___ DATASET ___

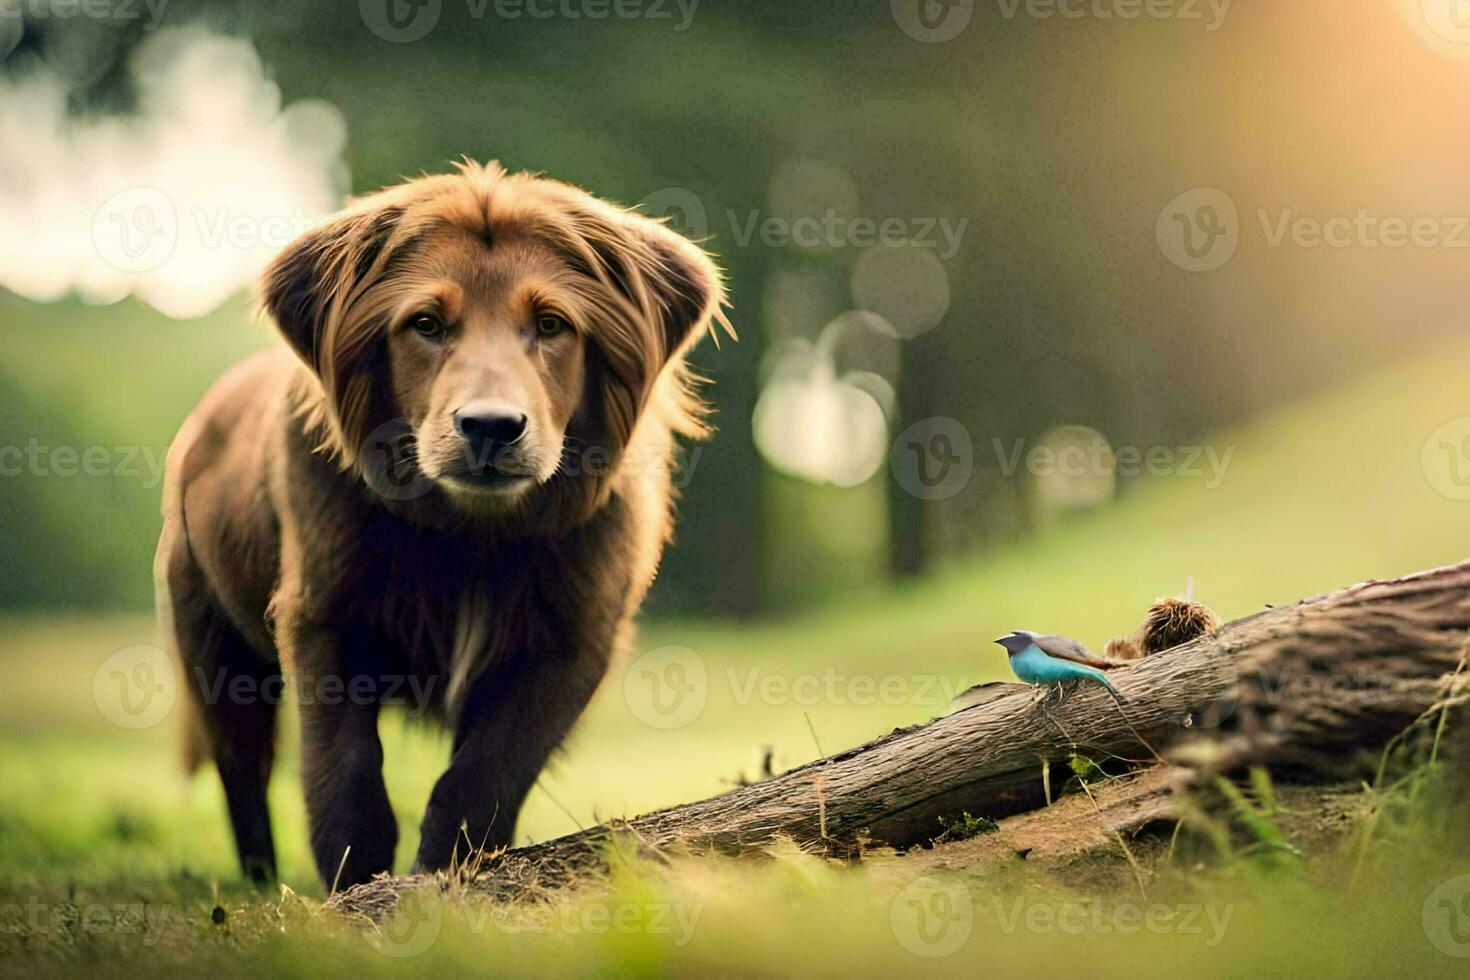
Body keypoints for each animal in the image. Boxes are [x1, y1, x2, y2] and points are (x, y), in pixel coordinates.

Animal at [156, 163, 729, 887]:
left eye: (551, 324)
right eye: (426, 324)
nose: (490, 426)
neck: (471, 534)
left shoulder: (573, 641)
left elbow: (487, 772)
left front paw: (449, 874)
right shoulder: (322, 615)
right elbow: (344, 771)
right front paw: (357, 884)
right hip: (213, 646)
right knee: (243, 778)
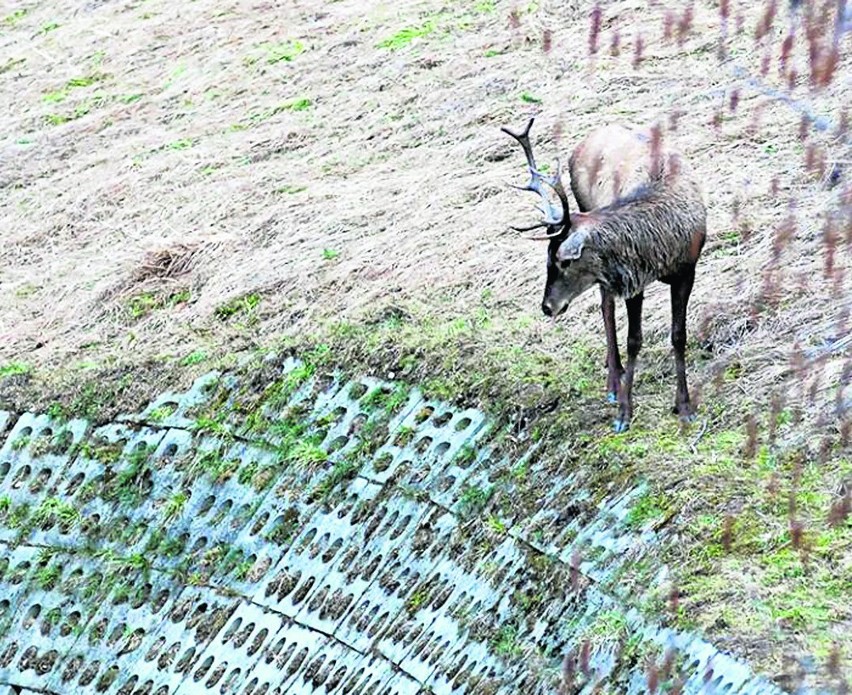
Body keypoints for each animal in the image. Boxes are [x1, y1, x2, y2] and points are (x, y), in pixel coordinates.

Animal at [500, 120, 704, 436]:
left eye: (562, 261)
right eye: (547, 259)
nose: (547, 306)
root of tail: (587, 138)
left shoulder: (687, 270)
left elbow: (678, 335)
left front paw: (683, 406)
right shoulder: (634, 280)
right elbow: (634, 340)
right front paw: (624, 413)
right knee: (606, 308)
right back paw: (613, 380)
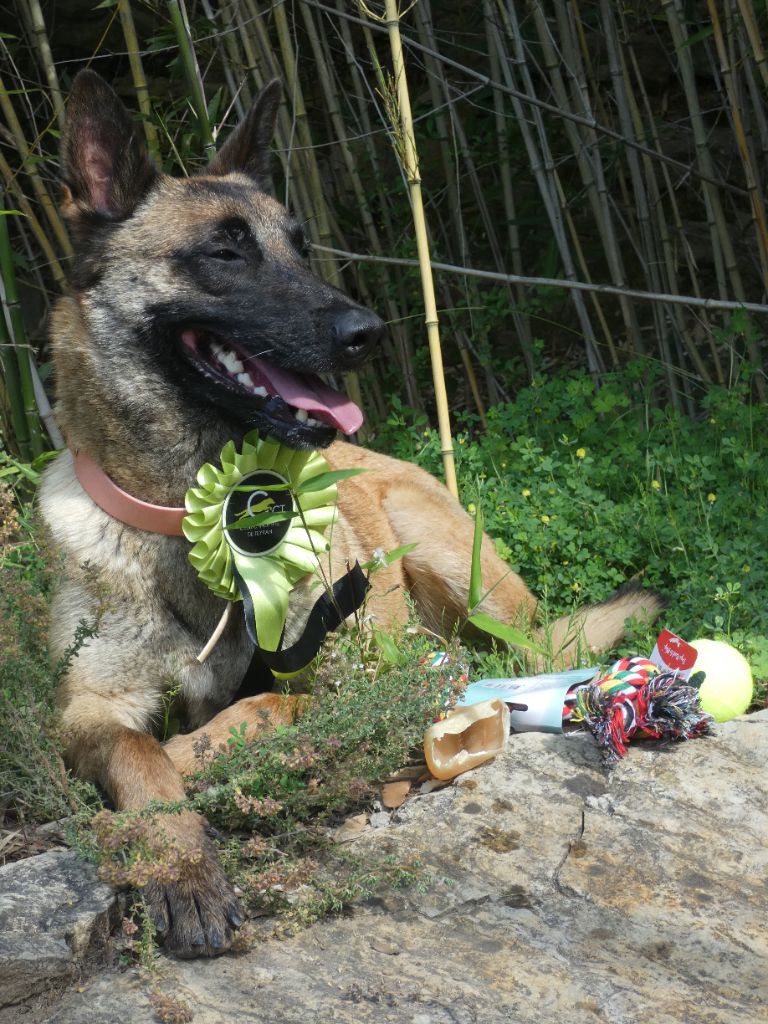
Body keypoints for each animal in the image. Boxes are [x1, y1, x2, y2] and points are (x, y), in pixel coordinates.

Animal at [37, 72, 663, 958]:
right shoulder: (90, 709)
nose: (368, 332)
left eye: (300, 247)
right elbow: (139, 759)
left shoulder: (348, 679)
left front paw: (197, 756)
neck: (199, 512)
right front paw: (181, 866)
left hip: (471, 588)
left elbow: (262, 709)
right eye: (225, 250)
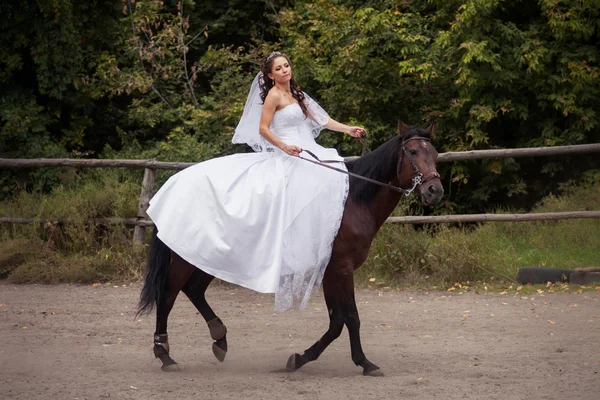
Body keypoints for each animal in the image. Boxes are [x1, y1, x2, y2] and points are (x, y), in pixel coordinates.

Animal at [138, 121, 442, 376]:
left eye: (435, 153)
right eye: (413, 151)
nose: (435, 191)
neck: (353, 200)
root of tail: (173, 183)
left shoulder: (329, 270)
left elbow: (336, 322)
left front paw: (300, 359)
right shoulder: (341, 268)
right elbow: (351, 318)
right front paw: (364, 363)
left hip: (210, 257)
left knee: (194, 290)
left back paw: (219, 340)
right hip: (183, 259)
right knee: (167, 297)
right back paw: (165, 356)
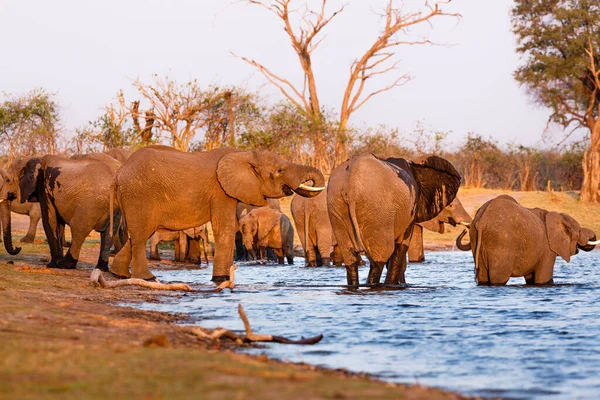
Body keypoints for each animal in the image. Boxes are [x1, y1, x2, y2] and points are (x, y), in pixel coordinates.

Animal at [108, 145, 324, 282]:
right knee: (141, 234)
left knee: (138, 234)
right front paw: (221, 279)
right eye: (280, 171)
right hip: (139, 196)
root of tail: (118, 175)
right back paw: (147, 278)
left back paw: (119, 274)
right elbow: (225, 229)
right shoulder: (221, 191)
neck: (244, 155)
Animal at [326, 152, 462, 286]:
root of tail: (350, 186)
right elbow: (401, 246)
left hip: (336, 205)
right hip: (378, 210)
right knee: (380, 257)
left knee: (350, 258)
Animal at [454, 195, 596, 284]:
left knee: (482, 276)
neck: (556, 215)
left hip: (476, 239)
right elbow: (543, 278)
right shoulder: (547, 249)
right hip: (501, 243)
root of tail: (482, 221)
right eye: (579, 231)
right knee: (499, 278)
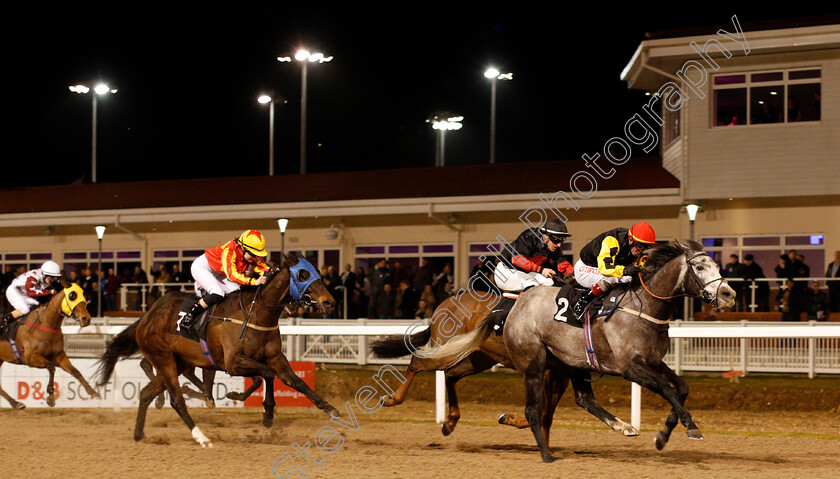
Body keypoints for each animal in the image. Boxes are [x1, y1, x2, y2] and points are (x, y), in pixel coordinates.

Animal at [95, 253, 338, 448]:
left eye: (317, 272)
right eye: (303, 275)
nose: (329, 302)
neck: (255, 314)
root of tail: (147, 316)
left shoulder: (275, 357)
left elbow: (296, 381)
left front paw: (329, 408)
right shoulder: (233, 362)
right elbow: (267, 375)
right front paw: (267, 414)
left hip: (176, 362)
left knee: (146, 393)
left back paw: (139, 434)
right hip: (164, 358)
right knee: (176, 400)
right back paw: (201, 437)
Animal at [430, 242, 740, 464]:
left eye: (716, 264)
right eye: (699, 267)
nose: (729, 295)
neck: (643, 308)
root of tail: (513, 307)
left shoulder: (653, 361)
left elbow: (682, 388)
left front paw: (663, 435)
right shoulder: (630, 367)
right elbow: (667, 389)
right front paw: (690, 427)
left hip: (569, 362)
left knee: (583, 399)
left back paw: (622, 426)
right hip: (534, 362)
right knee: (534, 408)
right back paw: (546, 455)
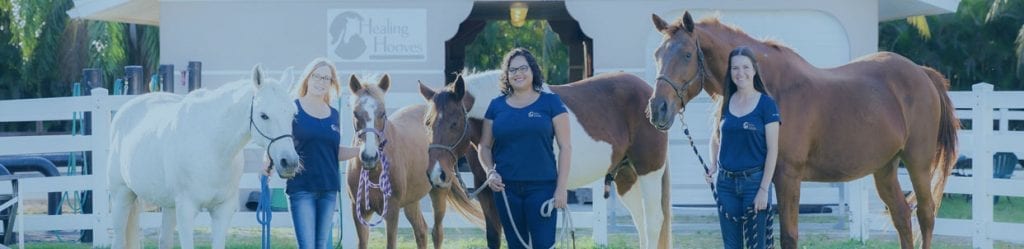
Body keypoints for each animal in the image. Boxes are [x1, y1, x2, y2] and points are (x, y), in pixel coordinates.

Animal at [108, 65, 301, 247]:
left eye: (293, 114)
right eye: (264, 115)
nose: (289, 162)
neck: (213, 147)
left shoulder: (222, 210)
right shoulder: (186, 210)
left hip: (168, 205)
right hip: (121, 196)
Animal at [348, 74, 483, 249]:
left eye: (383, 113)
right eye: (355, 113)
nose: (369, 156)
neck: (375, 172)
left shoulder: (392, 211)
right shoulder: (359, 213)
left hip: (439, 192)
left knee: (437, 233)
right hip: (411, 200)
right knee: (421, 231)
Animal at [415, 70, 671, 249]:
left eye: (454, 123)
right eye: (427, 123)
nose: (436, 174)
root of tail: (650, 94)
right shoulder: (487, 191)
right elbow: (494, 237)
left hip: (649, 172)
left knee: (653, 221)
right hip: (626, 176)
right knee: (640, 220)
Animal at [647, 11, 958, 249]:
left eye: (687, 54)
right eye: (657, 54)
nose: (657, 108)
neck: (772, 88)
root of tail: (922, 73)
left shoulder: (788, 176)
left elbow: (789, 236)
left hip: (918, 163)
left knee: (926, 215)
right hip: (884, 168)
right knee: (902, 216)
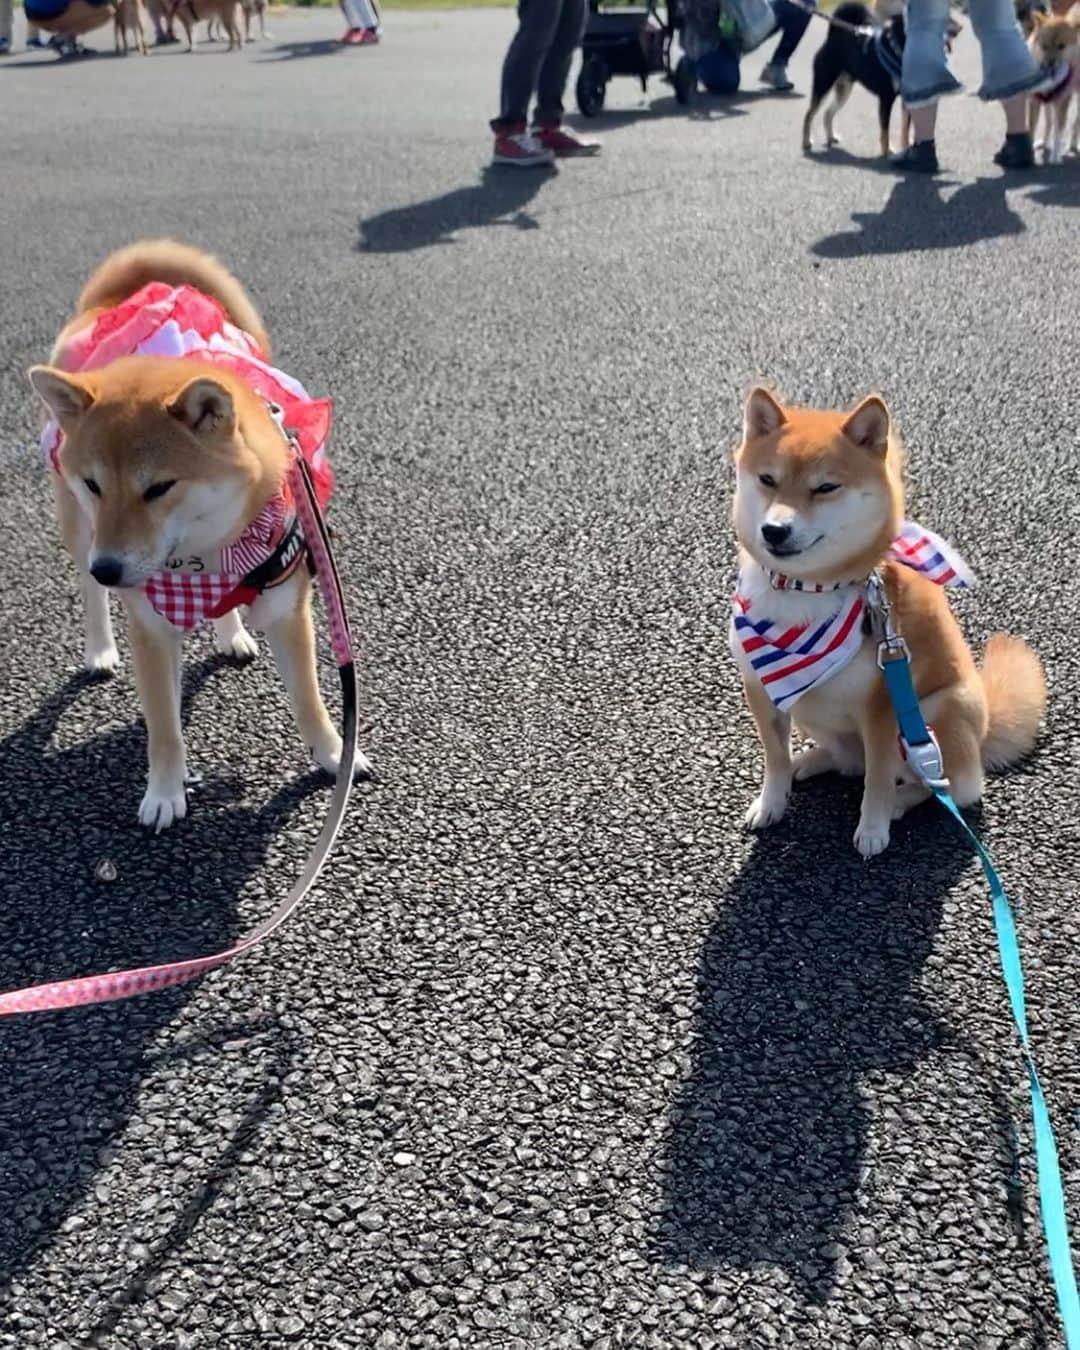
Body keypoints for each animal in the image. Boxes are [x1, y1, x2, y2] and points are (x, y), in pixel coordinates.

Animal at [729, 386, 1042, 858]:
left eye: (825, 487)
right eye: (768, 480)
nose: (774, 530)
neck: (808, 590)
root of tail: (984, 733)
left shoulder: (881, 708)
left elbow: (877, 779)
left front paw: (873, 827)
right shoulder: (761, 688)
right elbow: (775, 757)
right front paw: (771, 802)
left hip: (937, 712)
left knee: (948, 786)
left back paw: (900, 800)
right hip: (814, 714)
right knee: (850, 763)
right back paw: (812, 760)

___

_WHAT YOU ARE ASKED TO DO:_ Apart from the images, every line above needs to be printed again exactly.

_OUTPUT OF THE TASK:_
Body keypoints for each animal in the image. Boxes are [x1, y1, x2, y2] and points are (x, y), in pixel coordinates.

Animal at [156, 163, 729, 887]:
left eye: (551, 324)
right eye: (426, 324)
nose: (490, 426)
neck: (471, 534)
left shoulder: (573, 641)
left elbow: (487, 772)
left front paw: (449, 874)
right shoulder: (322, 615)
right elbow: (344, 771)
right front paw: (357, 884)
right hip: (213, 646)
right knee: (243, 778)
Body keypoints for each animal in the image. Boxes are [x1, y1, x2, y2] and points are (x, y), in pixel coordinates.

Animal at [500, 120, 704, 436]:
left eye: (562, 261)
right eye: (547, 259)
nose: (547, 306)
root of tail: (587, 138)
left shoulder: (687, 270)
left elbow: (678, 335)
left front paw: (683, 406)
right shoulder: (634, 280)
right elbow: (634, 340)
right front paw: (624, 413)
right knee: (606, 308)
right back paw: (613, 380)
Body keypoints for each animal in the image. Boxes are [x1, y1, x2, y2] and points are (x, y), in pixel coordinates.

Animal at [37, 72, 663, 958]:
right shoulder: (90, 709)
nose: (368, 332)
left eye: (300, 247)
right elbow: (139, 759)
left shoulder: (348, 679)
left front paw: (197, 756)
neck: (199, 512)
right front paw: (181, 866)
left hip: (471, 588)
left elbow: (262, 709)
right eye: (225, 250)
Body keypoints for each animal in the image. Boxes are [x1, y1, x2, y2] and points are (x, y), in pixel coordinates.

Animal at [138, 121, 442, 376]:
left eye: (435, 153)
right eye: (413, 151)
nose: (435, 191)
neck: (353, 200)
root of tail: (173, 183)
left shoulder: (329, 270)
left elbow: (336, 322)
left front paw: (300, 359)
right shoulder: (341, 268)
right elbow: (351, 318)
right front paw: (364, 363)
left hip: (210, 257)
left knee: (194, 290)
left back paw: (219, 340)
right hip: (183, 259)
right knee: (167, 297)
right back paw: (165, 356)
Body keypoints for each animal in the image. Boxes are [x1, y1, x2, y2] and points are (x, y), in pixel coordinates.

Animal at [108, 145, 324, 282]:
right knee: (141, 234)
left knee: (138, 234)
right front paw: (221, 279)
right eye: (280, 171)
right hip: (139, 196)
root of tail: (118, 175)
right back paw: (147, 278)
left back paw: (119, 274)
right elbow: (225, 229)
right shoulder: (221, 191)
neck: (244, 155)
Animal at [326, 152, 462, 286]:
root of tail: (350, 186)
right elbow: (401, 246)
left hip: (336, 205)
right hip: (378, 210)
right knee: (380, 257)
left knee: (350, 258)
Animal at [454, 195, 596, 284]:
left knee: (482, 276)
neck: (556, 215)
left hip: (476, 239)
right elbow: (543, 278)
right shoulder: (547, 249)
right hip: (501, 243)
root of tail: (482, 221)
right eye: (579, 231)
right knee: (499, 278)
Body keypoints for each animal in the image. Boxes are [x1, y1, x2, y2] and points are (x, y), in pixel coordinates.

Animal at [95, 253, 338, 448]:
left eye: (317, 272)
right eye: (303, 275)
nose: (329, 302)
neck: (255, 314)
root of tail: (147, 316)
left shoulder: (275, 357)
left elbow: (296, 381)
left front paw: (329, 408)
right shoulder: (233, 362)
right elbow: (267, 375)
right front paw: (267, 414)
left hip: (176, 362)
left knee: (146, 393)
left back paw: (139, 434)
right hip: (164, 358)
right knee: (176, 400)
right back paw: (201, 437)
Animal at [430, 242, 740, 464]:
left eye: (716, 264)
right eye: (699, 267)
nose: (729, 295)
neck: (643, 308)
root of tail: (513, 307)
left shoulder: (653, 361)
left elbow: (682, 388)
left front paw: (663, 435)
right shoulder: (630, 367)
right elbow: (667, 389)
right front paw: (690, 427)
left hip: (569, 362)
left knee: (583, 399)
left back paw: (622, 426)
right hip: (534, 362)
right knee: (534, 408)
right back paw: (546, 455)
Body keypoints for each animal in the image. Boxes are [x1, y1, x2, y2] and points are (x, y), in pixel coordinates.

Animal at [108, 65, 301, 247]:
left eye: (293, 114)
right eye: (264, 115)
nose: (289, 162)
neck: (213, 147)
left shoulder: (222, 210)
right shoulder: (186, 210)
left hip: (168, 205)
right hip: (121, 196)
Animal at [348, 74, 483, 249]:
left eye: (383, 113)
right eye: (355, 113)
nose: (369, 156)
neck: (375, 172)
left shoulder: (392, 211)
right shoulder: (359, 213)
left hip: (439, 192)
left knee: (437, 233)
right hip: (411, 200)
right knee: (421, 231)
Animal at [415, 70, 671, 249]:
left eye: (454, 123)
right eye: (427, 123)
nose: (436, 174)
root of tail: (650, 94)
right shoulder: (487, 191)
right elbow: (494, 237)
left hip: (649, 172)
left knee: (653, 221)
right hip: (626, 176)
right knee: (640, 220)
Animal at [647, 11, 958, 249]:
left eye: (687, 54)
right eye: (657, 54)
nose: (657, 108)
neck: (772, 88)
root of tail: (922, 73)
left shoulder: (788, 176)
left elbow: (789, 236)
left hip: (918, 163)
left knee: (926, 215)
right hip: (884, 168)
right knee: (902, 216)
Body keypoints for each animal in the image. Boxes are [x1, y1, x2, y2] and points are (x, y), in pixel coordinates.

Animal at [729, 386, 1042, 858]:
left eye: (825, 487)
right eye: (768, 480)
nose: (774, 530)
neck: (808, 590)
root of tail: (984, 733)
left shoulder: (881, 708)
left elbow: (877, 779)
left front paw: (873, 827)
right shoulder: (761, 688)
right elbow: (775, 757)
right front paw: (771, 802)
left hip: (937, 712)
left knee: (948, 786)
left back paw: (900, 800)
right hip: (814, 714)
right knee: (850, 763)
right back paw: (812, 760)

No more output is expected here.